- _INSTRUCTIONS_
1 > According to the text on Veroes, which month is the wettest there, and how much rain falls in it?
2 > In the text on Veroes, reproduce the passage from "Veroes extends along" up to and including "to recurring floods.", substituting "district" for "municipality".
3 > Proceed with the text on Veroes, writing on from its final sentence.

- _TEXT SECTION_
--- START ---

Veroes extends along the banks of the Yaracuy River and the southern slope of the Sierra de Aroa, in the low-lying part of Yaracuy. The Yaracuy River runs through the centre of the municipality, in the lower part of its basin, and reaches the Caribbean Sea near the boundary with Carabobo state. The valley floor along the river is prone to periodic flooding and slow drainage, and parts of the southern municipality show colline (piedmont) relief. Because several of its towns lie on the low banks of the river, they are subject to recurring floods.

Besides the capital, the municipality's towns include El Chino, Agua Negra, Palmarejo, Taría, and La Pica del Chino. The climate is warm; the lower Yaracuy valley in the Veroes area records some of the highest average temperatures in the river basin, around 26–26.5 °C.

=== Climate ===
The municipality has a tropical savanna climate (Köppen Aw). The average annual temperature is 24 °C. The warmest month is March, at 26 °C, and the coolest is November, at 22 °C. Average annual rainfall is 1,590 mm. The wettest month is May, with 222 mm of rain, and the driest is January, with 24 mm.

== Demographics ==
Veroes had 23,269 inhabitants at the 2001 census and 29,065 at the 2011 census, for a population density of about 27 inhabitants per km^{2}. The great majority of the population is of African descent, and community organisations in the municipality identify as Afro-descendant or Afro-Venezuelan.

--- END ---

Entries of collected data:
--- START ---

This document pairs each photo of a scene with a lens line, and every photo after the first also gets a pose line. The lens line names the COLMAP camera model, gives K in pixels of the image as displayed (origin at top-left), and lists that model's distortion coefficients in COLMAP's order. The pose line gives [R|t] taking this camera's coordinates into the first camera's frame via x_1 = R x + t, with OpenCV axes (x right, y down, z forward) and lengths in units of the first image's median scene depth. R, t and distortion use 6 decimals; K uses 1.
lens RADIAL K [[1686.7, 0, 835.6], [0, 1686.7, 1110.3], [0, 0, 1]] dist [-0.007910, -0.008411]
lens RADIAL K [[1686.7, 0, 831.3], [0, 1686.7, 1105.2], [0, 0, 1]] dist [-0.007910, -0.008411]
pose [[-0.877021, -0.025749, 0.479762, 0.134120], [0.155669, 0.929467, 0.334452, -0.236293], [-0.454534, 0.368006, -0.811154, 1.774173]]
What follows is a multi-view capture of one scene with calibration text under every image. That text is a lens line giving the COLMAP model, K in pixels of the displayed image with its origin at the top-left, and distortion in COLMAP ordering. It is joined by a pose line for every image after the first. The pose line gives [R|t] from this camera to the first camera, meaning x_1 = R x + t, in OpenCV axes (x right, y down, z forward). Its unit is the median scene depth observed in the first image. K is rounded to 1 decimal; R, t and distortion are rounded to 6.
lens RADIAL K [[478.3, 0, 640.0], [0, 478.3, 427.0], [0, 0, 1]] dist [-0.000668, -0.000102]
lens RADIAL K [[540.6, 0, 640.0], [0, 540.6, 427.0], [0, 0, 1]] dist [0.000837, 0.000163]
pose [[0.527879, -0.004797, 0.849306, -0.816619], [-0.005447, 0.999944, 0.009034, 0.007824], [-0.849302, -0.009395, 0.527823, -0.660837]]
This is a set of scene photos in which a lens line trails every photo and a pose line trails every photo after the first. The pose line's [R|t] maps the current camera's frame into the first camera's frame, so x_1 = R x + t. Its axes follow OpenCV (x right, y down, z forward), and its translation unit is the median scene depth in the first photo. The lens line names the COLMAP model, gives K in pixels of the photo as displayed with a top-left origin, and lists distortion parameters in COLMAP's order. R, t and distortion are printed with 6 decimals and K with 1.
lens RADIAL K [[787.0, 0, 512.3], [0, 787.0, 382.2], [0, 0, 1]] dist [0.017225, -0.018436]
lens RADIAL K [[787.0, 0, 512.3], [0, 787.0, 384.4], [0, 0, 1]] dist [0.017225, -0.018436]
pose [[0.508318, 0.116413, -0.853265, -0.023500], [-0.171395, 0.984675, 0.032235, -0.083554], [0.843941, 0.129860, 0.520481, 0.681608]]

--- END ---

- _PER-TASK OUTPUTS_
1 > May, with 222 mm of rain.

2 >
Veroes extends along the banks of the Yaracuy River and the southern slope of the Sierra de Aroa, in the low-lying part of Yaracuy. The Yaracuy River runs through the centre of the district, in the lower part of its basin, and reaches the Caribbean Sea near the boundary with Carabobo state. The valley floor along the river is prone to periodic flooding and slow drainage, and parts of the southern district show colline (piedmont) relief. Because several of its towns lie on the low banks of the river, they are subject to recurring floods.

3 >
== History ==
Since the colonial period most of the area's inhabitants have been of African descent, brought to the region through the slave trade to work on the cocoa and sugar-cane plantations.

Between 1730 and 1733 the zambo Andresote (Andrés López del Rosario) led a revolt in the valley of the Yaracuy River, together with enslaved and free black people, mestizos and Indigenous people of the area. The uprising was directed against the Guipuzcoan Company, which held a monopoly on trade between Venezuela and Spain and cracked down on the contraband trade in cocoa and tobacco with the Dutch at Curaçao; Andresote had the backing of Creole planters and Dutch smugglers who wanted that trade to continue. After Spanish officers failed to defeat him, the governor of the Province of Venezuela, Sebastián García de la Torre, took command in person and reached Yaracuy on 11 February 1732; Andresote evaded him and escaped by ship to Curaçao, where he later died. The revolt is regarded by Venezuelan historians as a forerunner of the country's independence movement, and is the subject of Carlos Felice Cardot's monograph La rebelión de Andresote (1957).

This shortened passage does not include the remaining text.